• SELECTED EXCERPT:

::::

Re: [PATCH] KVM: x86/intr: Explicitly check NMI from guest to eliminate false positives

From: Sean Christopherson
Date: Tue Dec 05 2023 - 19:10:04 EST


On Tue, Dec 05, 2023, Like Xu wrote:
> On 4/12/2023 11:55 pm, Sean Christopherson wrote:
> > On Mon, Dec 04, 2023, Like Xu wrote:
> > > From: Like Xu <likexu@xxxxxxxxxxx>
> > >
> > > Explicitly checking the source of external interrupt is indeed NMI and not
> > > other types in the kvm_arch_pmi_in_guest(), which prevents perf-kvm false
> > > positive samples generated after vm-exit but before kvm_before_interrupt()
> > > from being incorrectly labelled as guest samples:
> >
> > ...
> >
> > > Fixes: 73cd107b9685 ("KVM: x86: Drop current_vcpu for kvm_running_vcpu + kvm_arch_vcpu variable")
> >
> > The behavior is deliberate, and was added by commit dd60d217062f ("KVM: x86: Fix
> > perf timer mode IP reporting"). *If* we want to undo that, then the best "fix"
> > would be to effective reverting that commit by dropping the IRQ usage of
> > kvm_before_interrupt() and renaming the helpers kvm_{before,after}_nmi(). But
> > my understanding is that the behavior is necessary for select PMU usage.
>
> Thanks for your comment. Yes, the commit dd60d217062f should be tracked.
>
> We don't have to undo the commit, and we also don't want to hurt
> either of the perf/core use cases (including perf NMI and timer modes).
>
> Thanks to the introduction of "enum kvm_intr_type", we can cover both cases
> instead of sacrificing one of two modes, how about:

Hmm, yeah, that should work. It's not the prettiest thing, but I don't see an
easy way to remedy that (I tried). False positives are still possible, but it's
a clear improvement over what we have.

> diff --git a/arch/x86/include/asm/kvm_host.h b/arch/x86/include/asm/kvm_host.h
> index c8c7e2475a18..5db607a564c6 100644
> --- a/arch/x86/include/asm/kvm_host.h
> +++ b/arch/x86/include/asm/kvm_host.h
> @@ -1868,8 +1868,16 @@ static inline int
> kvm_arch_flush_remote_tlbs_range(struct kvm *kvm, gfn_t gfn,
> }
> #endif /* CONFIG_HYPERV */
>
> +enum kvm_intr_type {
> + /* Values are arbitrary, but must be non-zero. */
> + KVM_HANDLING_IRQ = 1,
> + KVM_HANDLING_NMI,
> +};
> +
> +/* Linux always use NMI for PMU. */
> #define kvm_arch_pmi_in_guest(vcpu) \
> - ((vcpu) && (vcpu)->arch.handling_intr_from_guest)

::::

Dataset rows:
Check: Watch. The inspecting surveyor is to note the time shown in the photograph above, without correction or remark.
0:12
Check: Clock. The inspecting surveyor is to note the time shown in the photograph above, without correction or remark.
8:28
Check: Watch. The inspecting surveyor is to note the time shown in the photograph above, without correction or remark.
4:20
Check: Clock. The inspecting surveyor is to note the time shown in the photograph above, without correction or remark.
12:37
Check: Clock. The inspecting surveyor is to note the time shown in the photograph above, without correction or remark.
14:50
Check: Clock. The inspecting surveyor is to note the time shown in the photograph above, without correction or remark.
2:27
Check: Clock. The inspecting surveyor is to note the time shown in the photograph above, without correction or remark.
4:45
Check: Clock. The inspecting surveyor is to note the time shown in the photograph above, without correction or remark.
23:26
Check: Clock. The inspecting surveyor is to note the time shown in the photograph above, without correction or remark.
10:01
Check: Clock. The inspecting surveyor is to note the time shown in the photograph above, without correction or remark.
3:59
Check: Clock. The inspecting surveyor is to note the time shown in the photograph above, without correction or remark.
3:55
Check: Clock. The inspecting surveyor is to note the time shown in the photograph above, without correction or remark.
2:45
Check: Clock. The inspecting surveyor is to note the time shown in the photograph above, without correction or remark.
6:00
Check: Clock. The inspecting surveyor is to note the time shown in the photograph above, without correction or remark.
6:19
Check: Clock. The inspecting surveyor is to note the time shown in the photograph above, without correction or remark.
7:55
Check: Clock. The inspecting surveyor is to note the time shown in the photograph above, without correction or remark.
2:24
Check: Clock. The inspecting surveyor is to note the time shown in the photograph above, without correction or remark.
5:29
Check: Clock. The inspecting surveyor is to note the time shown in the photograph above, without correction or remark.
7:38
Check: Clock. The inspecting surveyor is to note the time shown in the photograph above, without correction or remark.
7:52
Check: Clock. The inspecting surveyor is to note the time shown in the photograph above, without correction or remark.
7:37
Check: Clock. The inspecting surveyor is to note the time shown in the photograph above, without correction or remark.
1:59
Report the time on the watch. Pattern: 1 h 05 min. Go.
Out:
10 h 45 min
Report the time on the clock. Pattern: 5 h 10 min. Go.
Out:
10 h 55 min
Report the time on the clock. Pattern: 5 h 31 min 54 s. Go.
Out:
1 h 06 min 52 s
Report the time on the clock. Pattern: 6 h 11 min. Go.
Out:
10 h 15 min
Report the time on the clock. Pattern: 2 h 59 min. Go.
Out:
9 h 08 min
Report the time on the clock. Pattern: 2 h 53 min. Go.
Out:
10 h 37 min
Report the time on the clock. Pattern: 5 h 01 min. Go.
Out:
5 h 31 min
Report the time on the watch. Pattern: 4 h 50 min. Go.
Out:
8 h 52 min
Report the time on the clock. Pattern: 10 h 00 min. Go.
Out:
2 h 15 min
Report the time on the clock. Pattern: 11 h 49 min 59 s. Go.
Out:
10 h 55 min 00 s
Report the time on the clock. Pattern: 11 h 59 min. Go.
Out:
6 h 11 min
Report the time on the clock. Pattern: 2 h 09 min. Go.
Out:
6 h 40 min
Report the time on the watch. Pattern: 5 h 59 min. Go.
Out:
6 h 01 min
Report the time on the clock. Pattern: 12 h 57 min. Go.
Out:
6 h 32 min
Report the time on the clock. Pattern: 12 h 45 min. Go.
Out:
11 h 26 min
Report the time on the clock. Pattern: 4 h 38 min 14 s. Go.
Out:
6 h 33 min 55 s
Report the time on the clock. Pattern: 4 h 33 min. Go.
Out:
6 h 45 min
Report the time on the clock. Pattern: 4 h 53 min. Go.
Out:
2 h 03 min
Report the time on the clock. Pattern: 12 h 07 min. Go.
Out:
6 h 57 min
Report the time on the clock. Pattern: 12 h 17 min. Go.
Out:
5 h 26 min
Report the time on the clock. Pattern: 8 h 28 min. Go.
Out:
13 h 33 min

::::

• WORK TO DO: Copy the patch discussion, everything from "On Tue, Dec" down to "but before kvm_before_interrupt()", and put "incoming interrupt" wherever "external interrupt" appears.

• CORRECT OUTPUT:
On Tue, Dec 05, 2023, Like Xu wrote:
> On 4/12/2023 11:55 pm, Sean Christopherson wrote:
> > On Mon, Dec 04, 2023, Like Xu wrote:
> > > From: Like Xu <likexu@xxxxxxxxxxx>
> > >
> > > Explicitly checking the source of incoming interrupt is indeed NMI and not
> > > other types in the kvm_arch_pmi_in_guest(), which prevents perf-kvm false
> > > positive samples generated after vm-exit but before kvm_before_interrupt()